Then, after they take the long plastic pipe out of your dick, staple your fucking head shut, and send you home with a suitcase of oxycodone (we drive you, by the way, you sorry shit), you realize that we’re actually a pretty good bunch of bastards to have at your back when shit goes sideways. Then you reflect about what a fucking sorry ass kooktard crazypants you’ve been and you feel awful. You say something like “Guys, I don’t know how to repay you,” or “Let’s put some shrimps on the barbie,” or “New Zealand actually isn’t anywhere near Canada,” but bottom line is you feel like crap.
Then, you feel worse because no one gives a shit. We were going to help you no matter how much of a kooktard you were.
The third reason it matters is that you are a representative of your former penal colony. We often have awesome foreigners join our midst, and they do much more than teach us how to speak proper English. JBT, who is from Austria, a country similar to Australia, made everyone fall in love with her and not just because she was kind, warm, athletic, and smoking hot.
We embraced her because she appeared to like us and to enjoy our company and she hammered it out on the NPR twice a week for an entire summer before going back to Sydney, the capital of Austria. We have a hard time thinking you like us, KT, when you behave like a crazypants.
In other words, you have a lot to share by teaching us about your great country. We would love to learn about it and watch you drink us all under the table like our favorite local Welshman. We would also love to learn about your culture and how your countrymen feel when they’re constantly surrounded by soft, fluffy sheep.
A word to the wise
I’m not sure where you’re from, but here in America we like to sue everybody. So when you escalate a verbal confrontation into a fistfight you can be assured that we will call the police. They will arrest you and likely file charges. You will spend $5,000 – $25,000 to get the charges dropped, depending on whether it’s a misdemeanor or a felony. Oh, and it’s always possible you won’t get the charges dropped. Imagine how embarrassing it will be when you return to your native land after ten years in Corcoran with a tattoo on your butt made with a coathanger that says “Honey Hole.”
And of course, if you really do beat up one of us spindly weak people, we will sue you in civil court for damages. You could lose everything you have, including your porn collection. See? This just isn’t worth it.
Kissing and making up
On the bright side, there’s an easy way to fix all this. On your next group ride in the South Bay, approach one of the people you’ve been such a fucktard to and say “Hey, mate, I’m KT. Sorry for being such a crazypants.”
They will say “No problem dude. It’s just bicycling.” Then we’ll all go have a post-ride coffee together and make fun of your dorky kit while secretly envying your cool accent.

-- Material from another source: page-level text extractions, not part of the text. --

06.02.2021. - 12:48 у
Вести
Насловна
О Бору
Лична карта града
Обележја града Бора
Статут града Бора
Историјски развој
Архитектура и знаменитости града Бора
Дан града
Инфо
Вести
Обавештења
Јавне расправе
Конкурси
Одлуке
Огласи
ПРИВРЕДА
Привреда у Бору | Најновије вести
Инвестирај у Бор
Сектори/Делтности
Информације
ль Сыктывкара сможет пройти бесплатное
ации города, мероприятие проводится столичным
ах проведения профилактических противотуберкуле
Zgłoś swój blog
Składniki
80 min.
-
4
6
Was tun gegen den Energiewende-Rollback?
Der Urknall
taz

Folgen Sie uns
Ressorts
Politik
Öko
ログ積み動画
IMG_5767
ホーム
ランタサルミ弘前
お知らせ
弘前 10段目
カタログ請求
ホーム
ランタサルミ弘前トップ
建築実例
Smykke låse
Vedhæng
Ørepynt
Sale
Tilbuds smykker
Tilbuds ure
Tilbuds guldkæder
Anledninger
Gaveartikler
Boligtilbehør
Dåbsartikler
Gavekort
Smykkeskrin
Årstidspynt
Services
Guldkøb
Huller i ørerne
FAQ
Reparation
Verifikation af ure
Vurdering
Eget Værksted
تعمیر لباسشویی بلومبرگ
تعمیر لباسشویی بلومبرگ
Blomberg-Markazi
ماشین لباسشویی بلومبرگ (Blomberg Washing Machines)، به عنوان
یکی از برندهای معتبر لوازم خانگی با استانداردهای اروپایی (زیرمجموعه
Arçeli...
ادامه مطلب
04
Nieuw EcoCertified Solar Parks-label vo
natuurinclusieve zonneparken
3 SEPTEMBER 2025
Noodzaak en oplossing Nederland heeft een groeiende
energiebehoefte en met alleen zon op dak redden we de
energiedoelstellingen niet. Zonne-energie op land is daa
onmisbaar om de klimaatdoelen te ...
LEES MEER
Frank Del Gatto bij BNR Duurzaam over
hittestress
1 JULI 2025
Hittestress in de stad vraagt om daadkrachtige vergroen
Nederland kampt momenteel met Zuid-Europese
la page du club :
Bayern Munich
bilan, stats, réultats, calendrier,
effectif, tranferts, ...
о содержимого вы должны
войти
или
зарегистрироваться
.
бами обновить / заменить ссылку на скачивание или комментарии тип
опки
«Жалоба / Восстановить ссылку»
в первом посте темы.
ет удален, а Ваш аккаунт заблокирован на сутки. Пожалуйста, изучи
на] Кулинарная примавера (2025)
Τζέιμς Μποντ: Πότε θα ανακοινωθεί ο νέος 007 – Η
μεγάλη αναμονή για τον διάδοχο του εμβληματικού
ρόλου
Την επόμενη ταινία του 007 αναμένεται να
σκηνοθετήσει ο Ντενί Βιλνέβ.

Just as you’ve quickly earned a reputation for being a turdball, people will start saying good things about you. They will respect you for admitting your kooktardishness and most importantly for erasing the buzzkill that now follows you around like a bad kimchi fart.
They will still yell at you when you kook out, but you’ll accept the criticism in the spirit it’s intended, and after a couple more rides you’ll feel like one of the gang.
See you soon, KT!
PS: The New Pier Ride leaves every Tuesday and Thursday from the Manhattan Beach Pier at 6:40 AM. Please stop by to apologize and enjoy some fun.
PPS: TELO crit race on Tuesdays at 6:00 PM, right around the corner from the Strand Brewery where, post-race, you can show us how to drink with a growler in each hand.